My question is very similar to this one and this one, but they haven't been answered.
Let $f \in C^2(\mathbb{R}^d, \mathbb{R})$ have compact sublevel sets and isolated critical points, and consider the gradient descent update $$ x_{k+1} = x_k-\alpha\nabla f(x_k) $$ for some fixed initial point $x_0$ and learning rate $\alpha$. If $f$ has $L$-Lipschitz gradient globally, it is known that $x_k$ converges to a critical point of $f$ for any $0 < \alpha < 2/L$. Now assume we drop the Lipschitz assumption. The set $U_0 = \{ f(x) \leq f(x_0) \}$ is compact and $\nabla f \in C^1$, so we can define $L = \sup_{x \in U} \lVert \nabla^2 f(x) \rVert < \infty$ (in $L^2$ norm).

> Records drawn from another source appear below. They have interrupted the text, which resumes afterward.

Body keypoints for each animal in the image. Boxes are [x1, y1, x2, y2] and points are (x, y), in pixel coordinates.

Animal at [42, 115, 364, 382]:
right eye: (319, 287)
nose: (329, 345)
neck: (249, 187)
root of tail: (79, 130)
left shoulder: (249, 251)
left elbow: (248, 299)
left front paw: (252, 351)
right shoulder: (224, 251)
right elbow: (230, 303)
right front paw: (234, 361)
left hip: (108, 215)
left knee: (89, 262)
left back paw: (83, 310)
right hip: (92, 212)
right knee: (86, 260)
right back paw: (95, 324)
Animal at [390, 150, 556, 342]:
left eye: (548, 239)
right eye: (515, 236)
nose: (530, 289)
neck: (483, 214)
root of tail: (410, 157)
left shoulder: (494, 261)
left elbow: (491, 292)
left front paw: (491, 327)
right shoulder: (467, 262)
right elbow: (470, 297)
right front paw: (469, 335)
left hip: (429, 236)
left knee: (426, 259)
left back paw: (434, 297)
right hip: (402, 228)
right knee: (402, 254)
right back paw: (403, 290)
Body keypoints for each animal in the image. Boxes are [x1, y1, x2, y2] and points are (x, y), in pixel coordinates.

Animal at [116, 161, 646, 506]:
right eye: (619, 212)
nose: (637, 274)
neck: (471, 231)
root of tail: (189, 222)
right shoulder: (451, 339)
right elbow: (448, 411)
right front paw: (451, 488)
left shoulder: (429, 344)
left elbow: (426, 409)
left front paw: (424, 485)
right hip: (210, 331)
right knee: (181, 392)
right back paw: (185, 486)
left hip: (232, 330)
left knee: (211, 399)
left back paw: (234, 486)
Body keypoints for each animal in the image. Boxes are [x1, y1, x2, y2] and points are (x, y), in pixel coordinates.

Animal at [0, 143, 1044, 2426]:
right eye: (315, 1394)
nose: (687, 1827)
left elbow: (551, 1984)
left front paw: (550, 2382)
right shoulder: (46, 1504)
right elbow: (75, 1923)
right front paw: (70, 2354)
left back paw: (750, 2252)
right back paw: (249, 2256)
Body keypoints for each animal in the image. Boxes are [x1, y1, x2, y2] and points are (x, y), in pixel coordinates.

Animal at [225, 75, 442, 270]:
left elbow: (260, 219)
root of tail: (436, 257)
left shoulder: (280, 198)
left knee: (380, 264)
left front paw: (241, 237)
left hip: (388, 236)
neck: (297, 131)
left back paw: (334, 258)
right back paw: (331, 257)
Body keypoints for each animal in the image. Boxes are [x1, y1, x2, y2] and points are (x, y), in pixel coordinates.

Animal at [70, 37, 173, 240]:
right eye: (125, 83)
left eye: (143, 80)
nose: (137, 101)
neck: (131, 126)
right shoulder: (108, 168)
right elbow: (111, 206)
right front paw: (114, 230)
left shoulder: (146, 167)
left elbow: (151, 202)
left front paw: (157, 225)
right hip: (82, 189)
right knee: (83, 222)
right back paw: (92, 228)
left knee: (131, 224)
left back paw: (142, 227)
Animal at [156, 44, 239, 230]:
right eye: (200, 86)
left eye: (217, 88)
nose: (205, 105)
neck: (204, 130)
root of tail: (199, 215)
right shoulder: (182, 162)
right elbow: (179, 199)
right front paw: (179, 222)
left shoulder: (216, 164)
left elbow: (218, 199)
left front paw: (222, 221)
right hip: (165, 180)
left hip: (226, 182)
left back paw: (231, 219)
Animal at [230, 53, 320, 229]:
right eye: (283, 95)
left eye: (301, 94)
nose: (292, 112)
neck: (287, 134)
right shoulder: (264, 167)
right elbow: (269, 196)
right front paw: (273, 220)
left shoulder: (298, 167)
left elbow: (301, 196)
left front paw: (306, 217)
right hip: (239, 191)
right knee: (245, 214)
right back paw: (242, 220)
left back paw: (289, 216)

I would like to prove (or disprove) that $x_k \in U_0$ for all $k$ for all $0 < \alpha < 2/L$. This would imply that $x_k$ converges to a critical point since $f|_U$ is $L$-Lipschitz. The idea would be to prove $f(x_{k+1}) \leq f(x_k)$ and conclude by induction, by Taylor expanding \begin{align*} f(x_{k+1}) &= f(x_k-\alpha \nabla f(x_k)) \\ &= f(x_k) - \alpha \lVert \nabla f(x_k) \rVert^2 + \frac{\alpha^2}{2}\nabla f(x_k)^T\nabla^2 f(x_k-t\alpha\nabla f(x_k))f(x_k) \end{align*} for some $t \in (0, 1)$. Now if we assume $(x_k-t\alpha\nabla f(x_k)) \in U$, we can conclude $$f(x_{k+1}) \leq f(x_k) - \alpha \lVert \nabla f(x_k) \rVert^2\left(1-\frac{\alpha L}{2}\right) \leq f(x_k)$$ for $\alpha < 2/L$, but this is (almost) a circular assumption... Any ideas?